Each record should be copied exactly, and none of them omitted.

[[ Raw data, beginning ]]

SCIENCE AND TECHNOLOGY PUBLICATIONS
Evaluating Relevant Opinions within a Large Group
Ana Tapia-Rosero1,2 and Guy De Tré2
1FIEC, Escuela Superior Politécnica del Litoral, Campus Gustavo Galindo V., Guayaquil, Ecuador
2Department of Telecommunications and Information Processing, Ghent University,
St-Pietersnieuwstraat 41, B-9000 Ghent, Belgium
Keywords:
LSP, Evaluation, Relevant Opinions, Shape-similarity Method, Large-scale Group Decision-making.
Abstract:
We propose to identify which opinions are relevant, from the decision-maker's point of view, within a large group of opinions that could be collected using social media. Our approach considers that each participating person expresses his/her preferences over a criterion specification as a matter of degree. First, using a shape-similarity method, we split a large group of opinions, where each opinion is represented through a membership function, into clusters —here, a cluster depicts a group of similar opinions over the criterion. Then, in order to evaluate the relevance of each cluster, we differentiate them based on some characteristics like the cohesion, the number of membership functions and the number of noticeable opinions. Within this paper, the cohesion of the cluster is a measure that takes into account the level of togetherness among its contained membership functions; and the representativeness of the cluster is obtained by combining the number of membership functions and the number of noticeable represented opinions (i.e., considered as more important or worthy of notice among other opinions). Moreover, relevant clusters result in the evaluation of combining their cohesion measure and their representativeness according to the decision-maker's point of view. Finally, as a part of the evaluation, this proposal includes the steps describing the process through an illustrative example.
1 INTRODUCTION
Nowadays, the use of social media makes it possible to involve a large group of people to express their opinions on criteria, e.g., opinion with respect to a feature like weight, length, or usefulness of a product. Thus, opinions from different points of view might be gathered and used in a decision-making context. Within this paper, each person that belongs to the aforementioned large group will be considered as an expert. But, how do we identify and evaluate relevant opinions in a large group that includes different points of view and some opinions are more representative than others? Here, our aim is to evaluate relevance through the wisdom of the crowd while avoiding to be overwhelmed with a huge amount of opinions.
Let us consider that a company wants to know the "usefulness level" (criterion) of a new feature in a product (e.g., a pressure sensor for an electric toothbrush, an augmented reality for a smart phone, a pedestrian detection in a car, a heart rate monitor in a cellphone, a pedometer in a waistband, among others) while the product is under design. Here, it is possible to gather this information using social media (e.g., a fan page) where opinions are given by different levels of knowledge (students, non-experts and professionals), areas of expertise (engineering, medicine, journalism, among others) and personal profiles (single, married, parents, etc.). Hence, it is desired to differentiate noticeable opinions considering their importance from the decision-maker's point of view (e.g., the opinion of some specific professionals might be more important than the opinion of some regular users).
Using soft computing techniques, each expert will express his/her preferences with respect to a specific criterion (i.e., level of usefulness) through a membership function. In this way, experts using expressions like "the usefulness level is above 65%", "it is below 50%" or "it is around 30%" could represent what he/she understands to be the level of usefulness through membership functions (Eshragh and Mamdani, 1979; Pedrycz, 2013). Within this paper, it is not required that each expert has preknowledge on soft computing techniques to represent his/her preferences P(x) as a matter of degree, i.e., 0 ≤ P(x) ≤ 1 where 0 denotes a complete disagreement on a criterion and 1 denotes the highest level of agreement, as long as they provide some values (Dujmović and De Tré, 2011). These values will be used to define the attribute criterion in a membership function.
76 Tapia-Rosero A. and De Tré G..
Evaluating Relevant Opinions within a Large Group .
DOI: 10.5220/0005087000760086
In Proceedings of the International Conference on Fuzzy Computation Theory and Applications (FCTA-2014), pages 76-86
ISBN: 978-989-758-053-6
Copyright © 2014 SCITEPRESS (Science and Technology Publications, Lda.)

[[ Raw data, end ]]

**Result of the exercise:**
SCIENCE AND TECHNOLOGY PUBLICATIONS
Evaluating Relevant Opinions within a Large Group
Ana Tapia-Rosero1,2 and Guy De Tré2
1FIEC, Escuela Superior Politécnica del Litoral, Campus Gustavo Galindo V., Guayaquil, Ecuador
2Department of Telecommunications and Information Processing, Ghent University,
St-Pietersnieuwstraat 41, B-9000 Ghent, Belgium
Keywords:
LSP, Evaluation, Relevant Opinions, Shape-similarity Method, Large-scale Group Decision-making.
Abstract:
We propose to identify which opinions are relevant, from the decision-maker's point of view, within a large group of opinions that could be collected using social media. Our approach considers that each participating person expresses his/her preferences over a criterion specification as a matter of degree. First, using a shape-similarity method, we split a large group of opinions, where each opinion is represented through a membership function, into clusters —here, a cluster depicts a group of similar opinions over the criterion. Then, in order to evaluate the relevance of each cluster, we differentiate them based on some characteristics like the cohesion, the number of membership functions and the number of noticeable opinions. Within this paper, the cohesion of the cluster is a measure that takes into account the level of togetherness among its contained membership functions; and the representativeness of the cluster is obtained by combining the number of membership functions and the number of noticeable represented opinions (i.e., considered as more important or worthy of notice among other opinions). Moreover, relevant clusters result in the evaluation of combining their cohesion measure and their representativeness according to the decision-maker's point of view. Finally, as a part of the evaluation, this proposal includes the steps describing the process through an illustrative example.
1 INTRODUCTION
Nowadays, the use of social media makes it possible to involve a large group of people to express their opinions on criteria, e.g., opinion with respect to a feature like weight, length, or usefulness of a product. Thus, opinions from different points of view might be gathered and used in a decision-making context. Within this paper, each person that belongs to the aforementioned large group will be considered as an expert. But, how do we identify and evaluate relevant opinions in a large group that includes different points of view and some opinions are more representative than others? Here, our aim is to evaluate relevance through the wisdom of the crowd while avoiding to be overwhelmed with a huge amount of opinions.
Let us consider that a company wants to know the "usefulness level" (criterion) of a new feature in a product (e.g., a pressure sensor for an electric toothbrush, an augmented reality for a smart phone, a pedestrian detection in a car, a heart rate monitor in a cellphone, a pedometer in a waistband, among others) while the product is under design. Here, it is possible to gather this information using social media (e.g., a fan page) where opinions are given by different levels of knowledge (students, non-experts and professionals), areas of expertise (engineering, medicine, journalism, among others) and personal profiles (single, married, parents, etc.). Hence, it is desired to differentiate noticeable opinions considering their importance from the decision-maker's point of view (e.g., the opinion of some specific professionals might be more important than the opinion of some regular users).
Using soft computing techniques, each expert will express his/her preferences with respect to a specific criterion (i.e., level of usefulness) through a membership function. In this way, experts using expressions like "the usefulness level is above 65%", "it is below 50%" or "it is around 30%" could represent what he/she understands to be the level of usefulness through membership functions (Eshragh and Mamdani, 1979; Pedrycz, 2013). Within this paper, it is not required that each expert has preknowledge on soft computing techniques to represent his/her preferences P(x) as a matter of degree, i.e., 0 ≤ P(x) ≤ 1 where 0 denotes a complete disagreement on a criterion and 1 denotes the highest level of agreement, as long as they provide some values (Dujmović and De Tré, 2011). These values will be used to define the attribute criterion in a membership function.
76 Tapia-Rosero A. and De Tré G..
Evaluating Relevant Opinions within a Large Group .
DOI: 10.5220/0005087000760086
In Proceedings of the International Conference on Fuzzy Computation Theory and Applications (FCTA-2014), pages 76-86
ISBN: 978-989-758-053-6
Copyright © 2014 SCITEPRESS (Science and Technology Publications, Lda.)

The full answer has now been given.